README.md

<!--
    SPDX-FileCopyrightText: Copyright 2024 Arm Limited and/or its affiliates <open-source-office@arm.com>

    SPDX-License-Identifier: Apache-2.0
-->

<h1><b>KleidiAI</b></h1>

KleidiAI is an open-source library that provides optimized performance-critical routines, also known as <strong>micro-kernels</strong>, for artificial intelligence (AI) workloads tailored for Arm® CPUs.

These routines are tuned to exploit the capabilities of specific Arm® hardware architectures, aiming to maximize performance.

The KleidiAI library has been designed for ease of adoption into C or C++ machine learning (ML) and AI frameworks. Specifically, developers looking to incorporate specific micro-kernels into their projects can only include the corresponding <strong>.c</strong> and <strong>.h</strong> files associated with those micro-kernels and a common header file.

> ⚠️ Since the project is currently in an experimental phase and actively evolving, it is essential to note that API modifications, including function name changes, and feature enhancements may occur without advance notice. The development team is committed to refining the library to meet production standards.

<h1> Who is this library for? </h1>

KleidiAI is a library for AI/ML framework developers interested in accelerating the computation on Arm® CPUs.

<h1> What is a micro-kernel? </h1>

A micro-kernel, or <strong>ukernel</strong>, can be defined as a near-minimum amount of software to accelerate a given ML operator with high performance.

For example, consider the convolution 2d operator performed through the Winograd algorithm. In this case, the computation requires the following four operations:

- Winograd input transform
- Winograd filter transform
- Matrix multiplication
- Winograd output transform

Each of the preceding operations is a micro-kernel. For an example, please refer to the [first micro kernel PR](https://gitlab.arm.com/kleidi/kleidiai/-/merge_requests/2)

<em>However, why are the preceding operations not called kernels or functions?</em>

<b>Because the micro-kernels are designed to give the flexibility to process also a portion of the output tensor</b>, which is the reason why we call it micro-kernel.

> ℹ️ The API of the micro-kernel is intended to provide the flexibility to dispatch the operation among different working threads or process only a section of the output tensor. Therefore, the caller can control what to process and how.

A micro-kernel exists for different Arm® architectures, technologies, and computational parameters (for example, different output tile sizes). These implementations are called <strong>micro-kernel variants</strong>. All micro-kernel variants of the same micro-kernel type perform the same operation and return the same output result.

<h1> Key features </h1>

Some of the key features of KleidiAI are the following:

- No dependencies on external libraries
- No internal memory allocation
- No internal threading mechanisms
- Stateless, stable, and consistent API
- Performance-critical compute-bound and memory-bound micro-kernels
- Specialized micro-kernels for different Arm® CPU architectures and technologies
- Specialized micro-kernels for different fusion patterns
- Micro-kernel as a standalone library, consisting of only a <strong>.c</strong> and <strong>.h</strong> files

> ℹ️ The micro-kernel API is designed to be as generic as possible for integration into third-party runtimes.
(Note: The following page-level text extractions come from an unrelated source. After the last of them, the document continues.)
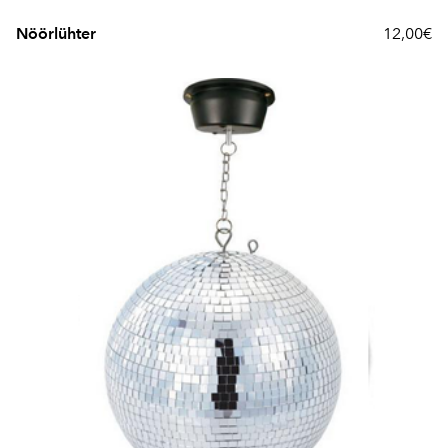
Nöörlühter
12,00€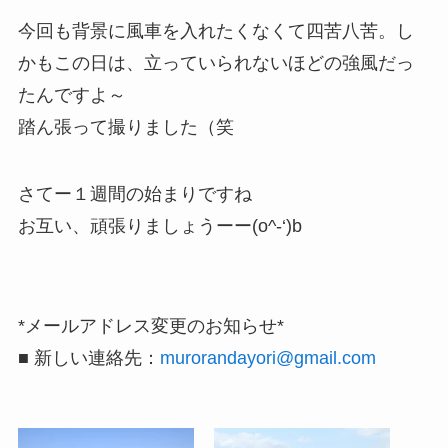
今回も背景に風車を入れたくなくて四苦八苦。し
かもこの日は、立っていられないほどの強風だっ
たんですよ～
踏ん張って撮りました（笑
さてー１週間の始まりですね
お互い、頑張りましょうーー(o^-‘)b
*メールアドレス変更のお知らせ*
■ 新しい連絡先：
murorandayori@gmail.com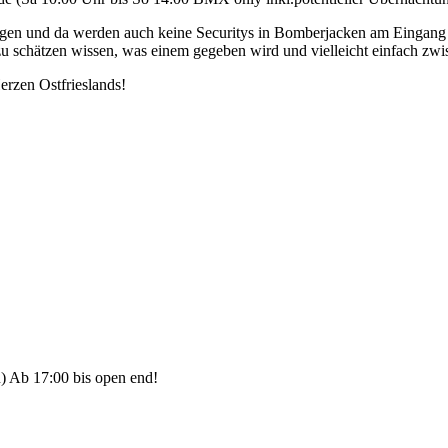
lingen und da werden auch keine Securitys in Bomberjacken am Eingan
r zu schätzen wissen, was einem gegeben wird und vielleicht einfach 
erzen Ostfrieslands!
) Ab 17:00 bis open end!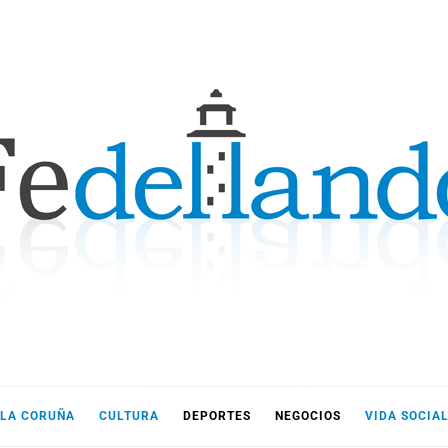
LLANDO
LA CORUÑA
CULTURA
DEPORTES
NEGOCIOS
VIDA SOCIA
<h1> Frequently Asked Questions (FAQ) </h1>

<h2> What is the difference between the Compute Library for the Arm® Architecture (ACL) and KleidiAI? </h2>

This question will pop up naturally if you are familiar with the **[ACL](https://github.com/ARM-software/ComputeLibrary)**.

<em>ACL and KleidiAI differ with respect to the integration point into the AI/ML framework</em>.

ACL provides a complete suite of ML operators for Arm® CPUs and Arm Mali™ GPUs. It also provides a runtime with memory management, thread management, fusion capabilities, etc.

Therefore, <strong>ACL is a library suitable for frameworks that need to delegate the model inference computation entirely</strong>.

KleidiAI offers performance-critical operators for ML, like matrix multiplication, pooling, depthwise convolution, and so on. As such, <strong>KleidiAI is designed for frameworks where the runtime, memory manager, thread management, and fusion mechanisms are already available</strong>.

<h2> Can the micro-kernels be multi-threaded? </h2>

<strong>Yes, they can</strong>. The micro-kernel can be dispatched among different threads using the thread management available in the target AI/ML framework.

<em>The micro-kernel does not use any internal threading mechanism</em>. However, the micro-kernel's API is designed to allow the computation to be carried out only on specific areas of the output tensor. Therefore, this mechanism is sufficient to split the workload on parallel threads. More information on dispatching the micro-kernels among different threads will be available soon.

<h1> How to contribute </h1>

KleidiAI is not currently accepting contributions during the bring up phase.

<h1> License </h1>

[Apache-2.0](LICENSES/Apache-2.0.txt).